(Beginning of Given text)
But this is where a woman's ministry can come in and help those women to find each other. And we can train women for this kind of ministry so it's not just them meeting for lunch and the younger woman dumping all of her problems on the older woman. But rather it is true discipleship, true teaching them the principles of womanhood from a gospel perspective, and then helping them apply it out into life.

As we struggled with this, about ten years ago in my own local church, we came upon a model. As we kept praying about it and thinking, we decided to try a small group model. And it was so effective and so wonderful that then we put it into the notebook, and many of you have come up to me and said you're doing it in your churches. And it's being used in churches all over the country.

Let me just give you a little bit of the overview of it, and this would be in addition to other ministries that you have—you may have Bible studies already going on in your church. Whatever you have going on with your women's ministry, this is something that you can come in and add alongside of that.

We have a weekly women's Bible study, morning and night, for our women, and our Bible study leaders are trained in the principles of biblical womanhood so that they can bring those principles into whatever they're studying.

But then our Titus 2 discipleship ministry is very narrowly focused on preparing our women to be able to answer that young college woman's question. It is teaching them principles of womanhood.

It's small groups—six to eight women. They meet once a month so it does not compete with the rest of church life. Once a month is usually doable for women who cannot attend a weekly Bible study or many women who attend a weekly study also will be in a Titus group.

Our leaders are trained to know that they are not teachers. They are facilitators. They're spiritual mothers. They are nurturers. Now this does not mean that our leaders are only older women—whatever that is—that is a moving target depending on how old you are. I have to look kind of long and hard to find older women right now. But really, older women can be. . .it's not just chronological age. It is also spiritual maturity.

In most of our groups, our leaders are younger women because they're just more willing to take that responsibility where sometimes women get to a place, a life stage where they just don't feel they can do that. But they have so much to give, so we really encourage them to be a part of the group, and our leaders are trained to really call on their wisdom.

So we will oftentimes have a leader and every woman in her group will be older than she is. But that's okay. It's really funny in some of the groups where it's like that. Those older women keep that young woman running. When they need coffee, they'll say, "Honey, you're younger. You go get it."

But it's just great to see how they make that work. And the important thing is, there is mutual teaching and relating and accountability and encouragement there, but your facilitator is there to guide and make sure the discussions are staying on track.

There is an approved curriculum that is followed. Each group doesn't just get together but rather we go through an approved curriculum. We use Spiritual Mothering and True Woman and, of course, True Woman 101 is a wonderful option now that we have that. We didn't have that when we wrote this in the notebook.
(End of Given text)
What is needed >>
Copy the women's ministry passage word for word from "But it's just" to "in the notebook.".
(Beginning of Exercise data)
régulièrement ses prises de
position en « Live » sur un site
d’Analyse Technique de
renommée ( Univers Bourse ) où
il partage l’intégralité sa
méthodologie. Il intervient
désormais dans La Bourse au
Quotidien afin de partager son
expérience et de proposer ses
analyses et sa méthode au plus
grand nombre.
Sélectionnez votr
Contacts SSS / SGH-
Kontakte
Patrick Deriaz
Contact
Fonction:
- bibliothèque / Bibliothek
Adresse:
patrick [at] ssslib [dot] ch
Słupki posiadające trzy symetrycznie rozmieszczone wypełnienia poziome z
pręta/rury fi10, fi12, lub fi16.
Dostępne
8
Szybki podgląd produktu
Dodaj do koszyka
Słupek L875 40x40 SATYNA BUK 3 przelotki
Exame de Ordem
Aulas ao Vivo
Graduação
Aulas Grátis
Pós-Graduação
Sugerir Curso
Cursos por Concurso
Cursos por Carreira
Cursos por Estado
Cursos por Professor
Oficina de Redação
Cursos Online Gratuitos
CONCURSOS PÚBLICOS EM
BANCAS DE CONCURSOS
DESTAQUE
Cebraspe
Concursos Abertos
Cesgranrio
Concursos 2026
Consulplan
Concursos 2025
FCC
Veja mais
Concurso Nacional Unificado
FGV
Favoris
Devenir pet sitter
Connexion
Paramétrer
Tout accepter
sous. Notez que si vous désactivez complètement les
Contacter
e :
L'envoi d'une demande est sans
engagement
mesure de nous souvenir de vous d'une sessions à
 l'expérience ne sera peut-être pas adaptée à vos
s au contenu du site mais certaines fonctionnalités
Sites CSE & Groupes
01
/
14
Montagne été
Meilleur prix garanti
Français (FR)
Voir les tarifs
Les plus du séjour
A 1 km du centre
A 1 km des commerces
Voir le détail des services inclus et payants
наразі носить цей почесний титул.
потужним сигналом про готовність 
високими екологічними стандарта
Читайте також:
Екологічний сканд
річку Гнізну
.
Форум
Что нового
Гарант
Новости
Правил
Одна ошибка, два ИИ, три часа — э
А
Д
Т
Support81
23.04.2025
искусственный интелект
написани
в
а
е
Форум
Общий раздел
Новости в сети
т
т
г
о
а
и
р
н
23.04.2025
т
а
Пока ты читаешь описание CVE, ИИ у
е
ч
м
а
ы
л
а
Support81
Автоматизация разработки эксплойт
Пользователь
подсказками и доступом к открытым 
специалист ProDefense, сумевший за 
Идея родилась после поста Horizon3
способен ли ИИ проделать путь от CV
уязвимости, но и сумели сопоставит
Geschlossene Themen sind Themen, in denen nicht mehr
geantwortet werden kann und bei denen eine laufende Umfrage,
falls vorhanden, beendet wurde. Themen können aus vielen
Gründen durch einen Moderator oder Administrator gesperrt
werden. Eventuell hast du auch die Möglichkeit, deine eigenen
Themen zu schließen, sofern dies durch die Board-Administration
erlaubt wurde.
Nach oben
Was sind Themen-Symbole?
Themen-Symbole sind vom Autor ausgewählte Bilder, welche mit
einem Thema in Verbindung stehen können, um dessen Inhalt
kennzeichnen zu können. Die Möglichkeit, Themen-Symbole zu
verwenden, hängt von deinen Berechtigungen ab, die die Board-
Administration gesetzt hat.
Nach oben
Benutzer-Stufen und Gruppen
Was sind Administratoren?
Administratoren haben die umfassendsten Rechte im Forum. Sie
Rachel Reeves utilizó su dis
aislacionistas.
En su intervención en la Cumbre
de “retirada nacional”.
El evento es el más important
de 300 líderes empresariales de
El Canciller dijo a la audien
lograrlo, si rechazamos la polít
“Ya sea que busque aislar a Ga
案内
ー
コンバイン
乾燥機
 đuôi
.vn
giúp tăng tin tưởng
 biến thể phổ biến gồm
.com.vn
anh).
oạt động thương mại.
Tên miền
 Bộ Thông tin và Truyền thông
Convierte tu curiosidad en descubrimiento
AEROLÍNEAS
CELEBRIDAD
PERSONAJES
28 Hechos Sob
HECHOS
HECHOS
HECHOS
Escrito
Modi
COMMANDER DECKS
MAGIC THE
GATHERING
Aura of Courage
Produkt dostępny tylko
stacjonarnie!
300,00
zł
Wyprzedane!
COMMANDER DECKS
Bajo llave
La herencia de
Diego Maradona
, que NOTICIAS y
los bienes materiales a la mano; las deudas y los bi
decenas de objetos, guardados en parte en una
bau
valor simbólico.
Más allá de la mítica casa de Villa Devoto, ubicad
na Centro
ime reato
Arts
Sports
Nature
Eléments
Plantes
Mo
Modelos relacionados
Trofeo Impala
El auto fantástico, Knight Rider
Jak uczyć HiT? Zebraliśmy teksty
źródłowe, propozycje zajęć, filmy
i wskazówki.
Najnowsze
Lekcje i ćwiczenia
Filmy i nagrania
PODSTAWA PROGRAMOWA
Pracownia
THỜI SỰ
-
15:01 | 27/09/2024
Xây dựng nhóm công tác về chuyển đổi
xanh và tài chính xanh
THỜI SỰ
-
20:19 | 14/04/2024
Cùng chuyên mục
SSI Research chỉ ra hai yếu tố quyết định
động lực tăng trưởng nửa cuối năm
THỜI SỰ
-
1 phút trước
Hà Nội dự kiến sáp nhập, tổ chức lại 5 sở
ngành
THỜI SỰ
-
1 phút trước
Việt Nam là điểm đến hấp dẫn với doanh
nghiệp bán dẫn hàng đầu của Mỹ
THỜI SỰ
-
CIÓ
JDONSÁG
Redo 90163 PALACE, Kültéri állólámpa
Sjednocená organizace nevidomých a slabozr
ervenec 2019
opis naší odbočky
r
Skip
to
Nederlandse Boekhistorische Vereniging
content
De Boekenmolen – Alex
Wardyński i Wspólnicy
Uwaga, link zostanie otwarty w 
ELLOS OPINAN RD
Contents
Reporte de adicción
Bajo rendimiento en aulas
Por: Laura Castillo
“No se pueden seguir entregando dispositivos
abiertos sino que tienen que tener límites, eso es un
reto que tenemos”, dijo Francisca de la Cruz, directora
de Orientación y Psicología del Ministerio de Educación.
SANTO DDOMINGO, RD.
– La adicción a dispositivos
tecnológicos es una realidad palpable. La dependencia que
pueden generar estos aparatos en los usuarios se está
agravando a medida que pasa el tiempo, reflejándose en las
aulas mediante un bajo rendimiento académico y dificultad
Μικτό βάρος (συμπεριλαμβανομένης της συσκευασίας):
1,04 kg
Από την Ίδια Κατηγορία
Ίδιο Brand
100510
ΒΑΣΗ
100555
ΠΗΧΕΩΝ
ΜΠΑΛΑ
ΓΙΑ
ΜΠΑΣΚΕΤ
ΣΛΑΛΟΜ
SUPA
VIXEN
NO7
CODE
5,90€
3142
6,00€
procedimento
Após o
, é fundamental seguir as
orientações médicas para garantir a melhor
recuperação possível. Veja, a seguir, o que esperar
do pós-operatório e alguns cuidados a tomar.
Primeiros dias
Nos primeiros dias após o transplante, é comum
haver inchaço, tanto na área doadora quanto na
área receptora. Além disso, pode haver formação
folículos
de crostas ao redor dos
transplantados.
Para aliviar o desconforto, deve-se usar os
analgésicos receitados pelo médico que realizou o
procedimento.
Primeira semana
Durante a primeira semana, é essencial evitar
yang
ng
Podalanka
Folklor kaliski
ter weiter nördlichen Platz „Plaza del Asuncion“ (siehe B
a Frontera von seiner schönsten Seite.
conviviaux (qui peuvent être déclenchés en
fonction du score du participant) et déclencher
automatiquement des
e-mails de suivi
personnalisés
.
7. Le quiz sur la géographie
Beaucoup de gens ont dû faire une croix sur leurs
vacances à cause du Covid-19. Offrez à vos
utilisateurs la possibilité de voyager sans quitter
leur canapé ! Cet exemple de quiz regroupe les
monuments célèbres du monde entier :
(End of Exercise data)
Output of the task >>
But it's just great to see how they make that work. And the important thing is, there is mutual teaching and relating and accountability and encouragement there, but your facilitator is there to guide and make sure the discussions are staying on track.

There is an approved curriculum that is followed. Each group doesn't just get together but rather we go through an approved curriculum. We use Spiritual Mothering and True Woman and, of course, True Woman 101 is a wonderful option now that we have that. We didn't have that when we wrote this in the notebook.